Ensuring the Survival of Civilisation
38th Pugwash Conference
Issued 3 September 1988
We live in an interdependent world of increasing risks. Thirty-three years ago, the Russell-Einstein Manifesto warned humanity that our survival is imperilled by the risk of nuclear war. The familiar challenges identified in that Manifesto and the 1982 Warsaw Declaration of Nobel Laureates remain as important as ever. But in the spirit of the Russell-Einstein Manifesto, we now call on all scientists to expand our concerns to a broader set of interrelated dangers: destruction of the environment on a global scale and denial of basic needs for a growing majority of humankind. Without reducing our commitment to arms reduction and war prevention, we must recognise that environmental degradation and large-scale impoverishment are already facts and can lead to a massive catastrophe even if nuclear war is avoided.

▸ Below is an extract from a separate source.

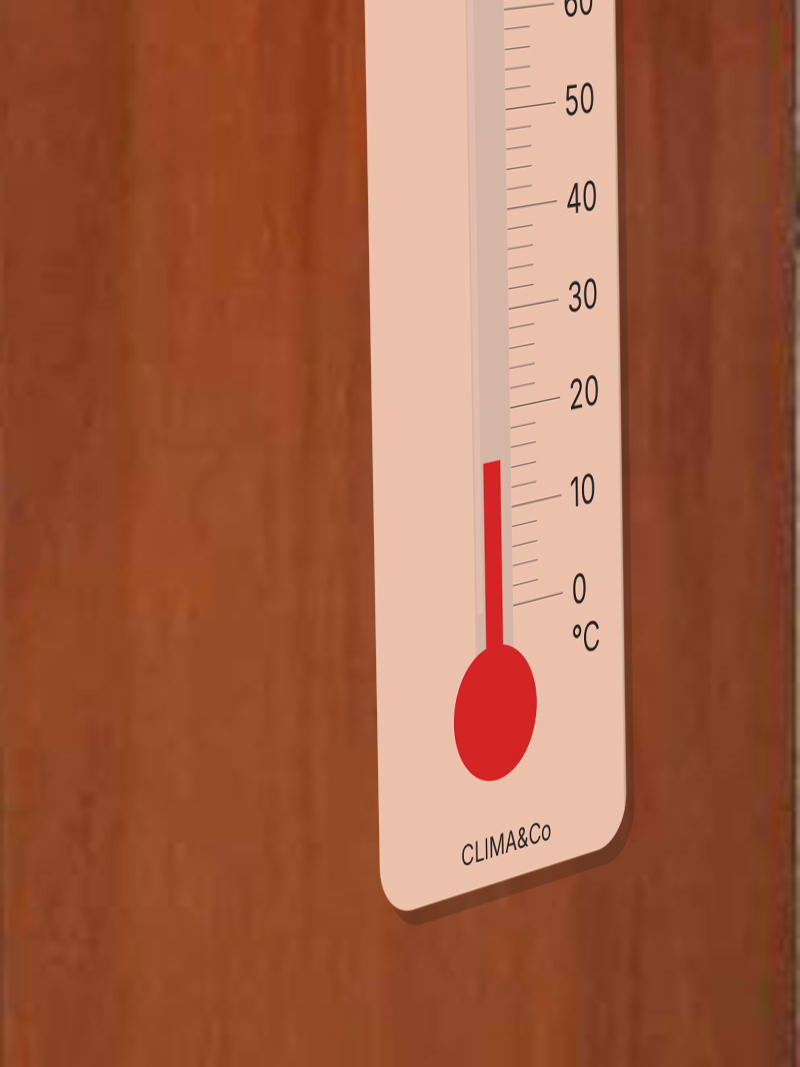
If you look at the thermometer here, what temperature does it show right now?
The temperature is 15 °C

The present inequitable international economic order confines many countries to the crushing cycle of poverty and induces them to use environmentally destructive industrial and agricultural practices. When coupled with world-wide population growth, and excessive production and profligate consumerism in the industrial nations, this is pushing the planet toward disaster.

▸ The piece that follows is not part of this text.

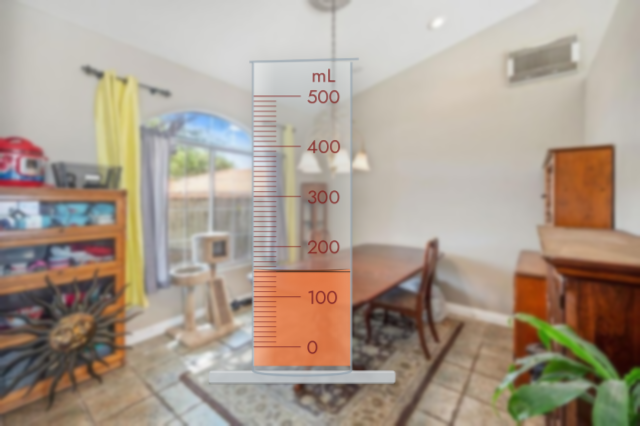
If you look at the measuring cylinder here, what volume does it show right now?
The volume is 150 mL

Today’s pattern of increasing energy use is a key link in a dangerous web of international environmental problems. Among these are global climate change, ozone depletion, acid deposition, and water pollution. These, combined with other potentially catastrophic effects, including deforestation, soil erosion, and mass extinction of species, reduce the earth’s ability to support a growing population. The combined effect diminishes ecosystem functions in ways that will damage economies in the North and fatally undermine economies in the South.

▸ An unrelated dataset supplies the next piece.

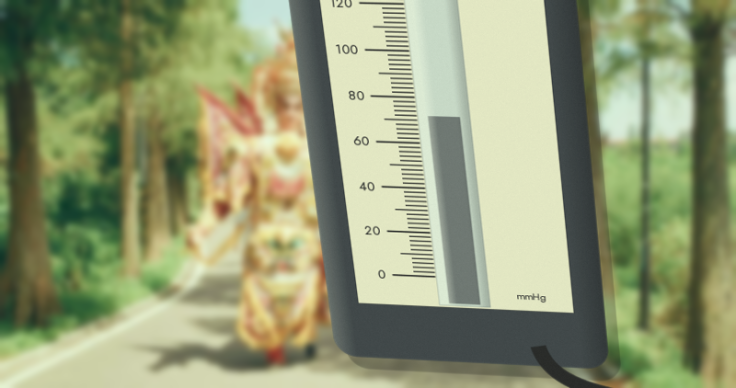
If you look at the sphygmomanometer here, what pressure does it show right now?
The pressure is 72 mmHg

These linked environmental problems affect all nations. They exacerbate international tensions and increase the risk of future conflicts through the impacts of sea-level rises, forced migrations, and persistent crop failures.
To survive, we must recognise that environmental degradation weakens the security of all. The challenge is to find ways to promote sustainable development of all regions in the world while reducing both military and ecological threats. Co-operation among nations, and effective organisations at the international, national, regional and local levels, are essential to maintain earth’s life-support systems. Intense efforts must be made to foster a feeling of connectedness and co-operation and to correct economic injustices and promote trust.
The steps taken up to the present to halt environmental destruction have proved inadequate. Much stronger measures are required now.
These include the development of alternative high-yield agricultural methods, while recognising the value of some traditional practices, in order to conserve scarce water and topsoil. They will also entail strict regulation of industry and land-use, and massive investment in environmentally sound practices, increased efficiency of resource use, deployment of renewable energy technologies, poverty reduction, and population planning. Education must promote a shift toward lifestyles compatible with the preservation of our life-support systems. Global use of fossil fuels must be reduced. The 1987 Montreal Protocol on Ozone Depletion must be strengthened to eliminate the production and use of chlorofluorocarbons. International support for reforestation must be increased dramatically. In this way, the planet may move toward a new and stable balance in which nature can withstand the impacts of human civilisation.